Lhasa used to be "the forbidden city" but now it's swamped by Chinese architecture (almost as bad as our own-- huge bland dull and sometimes tacky). The old Tibetan section, the Bharkot, is filled in the morning by pilgrims doing koras (circumambulations) and praying. A little girl walks up to me and says "Hi! Fuck you! Money!" Somebody's obviously had some fun at her expense. Steamed pork dumplings in sweet and sour sauce cost 5 cents and I pig out. Inside the Jhokang (the spiritual center of Tibetan Buddhism) are a few hundred Chinese tourists, out to enjoy what their government forgot to destroy, and even a few monks.

You have to give the CHinese some credit. They have wide clean roads, drivers who follow traffic laws, excellent cheap Chinese food, little obvious poverty and a sense of social propriety totally missing from Nepal or (way worse) India. People do not come up to you here, yelling, or making obscene gestures, or dragging you into their shop, or asking bizarre questions about God, aliens or your salary.

There are beggars here, and they are Tibetan, not Chinese. A road sign points to a new 'burb-- "Upper Class Residences This Way." Tibetans are the Blacks of China. Their language is not taught in school or used by the government; cultural activities are severely restricted (e.g. monasteries with room for 3000 monks are allowed 700), and they are the bottom fo the social ladder in their own country. Whatever happened to the People's Republic of Equality?
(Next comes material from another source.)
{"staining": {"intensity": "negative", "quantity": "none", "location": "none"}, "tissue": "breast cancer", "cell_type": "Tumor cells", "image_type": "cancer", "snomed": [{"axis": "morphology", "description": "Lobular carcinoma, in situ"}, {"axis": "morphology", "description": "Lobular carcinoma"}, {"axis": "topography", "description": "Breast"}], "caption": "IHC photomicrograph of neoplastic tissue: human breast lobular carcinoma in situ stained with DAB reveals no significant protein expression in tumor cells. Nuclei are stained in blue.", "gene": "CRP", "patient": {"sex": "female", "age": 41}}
Macke and I have talked about this and I've decided that-- as awful as the Chinese are with regards to h*man r*ights, the environment, etc, in the long run, the Tibetans will survive. The Chinese are building a society that as of the worst aspects of Western societies: massive reliance on fossil fuels, total devaluation of the environment, materialism, everything resting on technology. The Tibetans, meanwhile, are built for surviving at high altitude. They eat locally available foods (potatos, yak products, greens), use locally sustainable "power" (water, yak, goat etc) and their religion as deeply anti-materialistic.
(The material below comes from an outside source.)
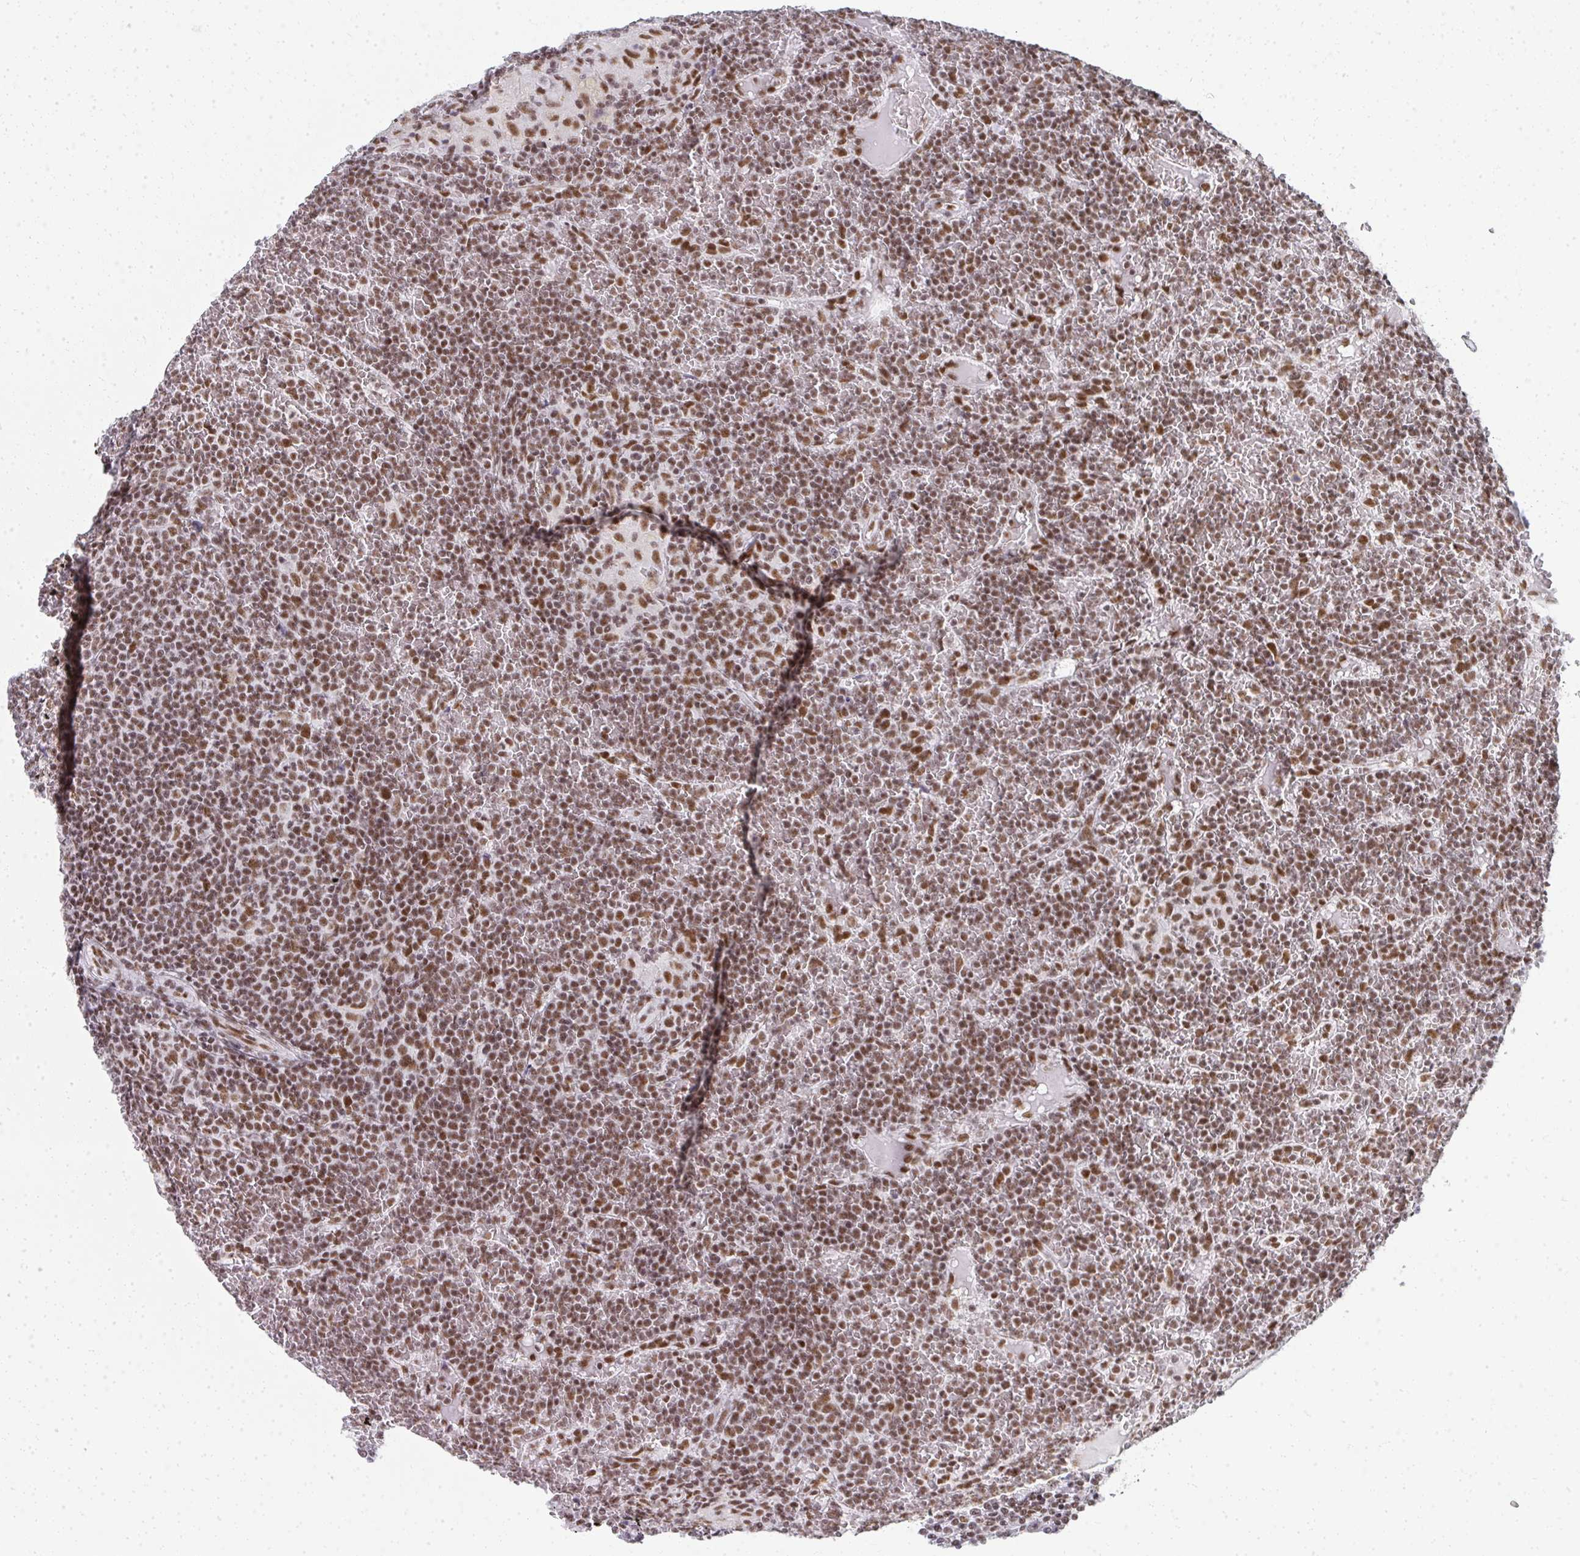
{"staining": {"intensity": "moderate", "quantity": ">75%", "location": "nuclear"}, "tissue": "lymphoma", "cell_type": "Tumor cells", "image_type": "cancer", "snomed": [{"axis": "morphology", "description": "Malignant lymphoma, non-Hodgkin's type, Low grade"}, {"axis": "topography", "description": "Spleen"}], "caption": "A histopathology image showing moderate nuclear positivity in about >75% of tumor cells in lymphoma, as visualized by brown immunohistochemical staining.", "gene": "CREBBP", "patient": {"sex": "female", "age": 19}}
When push comes to shove-- as it is starting to in the world of energy-- Tibet will be low priority for the Chinese. It is thousands of kilometers form the edge of Chinese civilisation (Chengdu is 2200 km away!) and Tibet's main contribution has been forests, which the CHinese have basically destroyed, and now mining. Mining is energy intensive and therefore more and more expensive. In the long run, the CHinese in Tibet will have problems dealing with higher living costs and lower government subsidies, whiel the Tibetans with their yaks and simple plots of land will be OK. Until then, though, life is rough for the Tibetans.